### Collected data entries

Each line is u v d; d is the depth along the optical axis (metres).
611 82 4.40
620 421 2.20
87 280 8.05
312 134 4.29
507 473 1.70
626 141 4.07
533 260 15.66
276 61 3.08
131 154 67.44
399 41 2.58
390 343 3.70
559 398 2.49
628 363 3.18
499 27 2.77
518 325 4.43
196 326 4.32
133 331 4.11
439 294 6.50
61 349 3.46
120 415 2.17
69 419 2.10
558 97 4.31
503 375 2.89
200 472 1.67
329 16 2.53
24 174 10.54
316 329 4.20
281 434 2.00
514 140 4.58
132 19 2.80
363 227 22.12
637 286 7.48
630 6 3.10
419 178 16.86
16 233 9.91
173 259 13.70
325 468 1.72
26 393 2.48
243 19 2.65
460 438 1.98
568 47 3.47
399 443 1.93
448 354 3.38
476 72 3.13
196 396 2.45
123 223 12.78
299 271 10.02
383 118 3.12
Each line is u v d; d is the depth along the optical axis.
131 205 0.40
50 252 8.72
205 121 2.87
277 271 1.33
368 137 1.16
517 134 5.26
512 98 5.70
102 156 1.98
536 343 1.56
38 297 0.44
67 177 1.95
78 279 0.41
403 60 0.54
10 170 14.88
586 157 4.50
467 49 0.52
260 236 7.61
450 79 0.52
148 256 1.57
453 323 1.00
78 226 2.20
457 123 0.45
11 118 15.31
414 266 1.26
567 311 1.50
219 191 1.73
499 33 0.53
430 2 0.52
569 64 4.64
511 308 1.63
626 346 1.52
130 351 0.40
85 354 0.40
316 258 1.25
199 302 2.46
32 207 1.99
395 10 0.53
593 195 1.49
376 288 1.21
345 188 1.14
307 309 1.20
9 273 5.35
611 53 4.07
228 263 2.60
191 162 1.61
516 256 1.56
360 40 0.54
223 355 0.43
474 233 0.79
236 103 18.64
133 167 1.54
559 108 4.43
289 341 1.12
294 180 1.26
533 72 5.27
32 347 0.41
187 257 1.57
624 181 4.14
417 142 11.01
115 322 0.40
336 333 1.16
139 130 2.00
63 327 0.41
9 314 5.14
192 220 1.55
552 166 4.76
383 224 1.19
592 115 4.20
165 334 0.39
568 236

### Work task
Every record must be retyped so that it matches the original exactly.

### Answer for this exercise
Each line is u v d; d is the depth along the optical axis (metres).
611 82 4.40
620 421 2.20
87 280 8.05
312 134 4.29
507 473 1.70
626 141 4.07
533 260 15.66
276 61 3.08
131 154 67.44
399 41 2.58
390 343 3.70
559 398 2.49
628 363 3.18
499 27 2.77
518 325 4.43
196 326 4.32
133 331 4.11
439 294 6.50
61 349 3.46
120 415 2.17
69 419 2.10
558 97 4.31
503 375 2.89
200 472 1.67
329 16 2.53
24 174 10.54
316 329 4.20
281 434 2.00
514 140 4.58
132 19 2.80
363 227 22.12
637 286 7.48
630 6 3.10
419 178 16.86
16 233 9.91
173 259 13.70
325 468 1.72
26 393 2.48
243 19 2.65
460 438 1.98
568 47 3.47
399 443 1.93
448 354 3.38
476 72 3.13
196 396 2.45
123 223 12.78
299 271 10.02
383 118 3.12
Each line is u v d; d is the depth along the optical axis.
131 205 0.40
50 252 8.72
205 121 2.87
277 271 1.33
368 137 1.16
517 134 5.26
512 98 5.70
102 156 1.98
536 343 1.56
38 297 0.44
67 177 1.95
78 279 0.41
403 60 0.54
10 170 14.88
586 157 4.50
467 49 0.52
260 236 7.61
450 79 0.52
148 256 1.57
453 323 1.00
78 226 2.20
457 123 0.45
11 118 15.31
414 266 1.26
567 311 1.50
219 191 1.73
499 33 0.53
430 2 0.52
569 64 4.64
511 308 1.63
626 346 1.52
130 351 0.40
85 354 0.40
316 258 1.25
199 302 2.46
32 207 1.99
395 10 0.53
593 195 1.49
376 288 1.21
345 188 1.14
307 309 1.20
9 273 5.35
611 53 4.07
228 263 2.60
191 162 1.61
516 256 1.56
360 40 0.54
223 355 0.43
474 233 0.79
236 103 18.64
133 167 1.54
559 108 4.43
289 341 1.12
294 180 1.26
533 72 5.27
32 347 0.41
187 257 1.57
624 181 4.14
417 142 11.01
115 322 0.40
336 333 1.16
139 130 2.00
63 327 0.41
9 314 5.14
192 220 1.55
552 166 4.76
383 224 1.19
592 115 4.20
165 334 0.39
568 236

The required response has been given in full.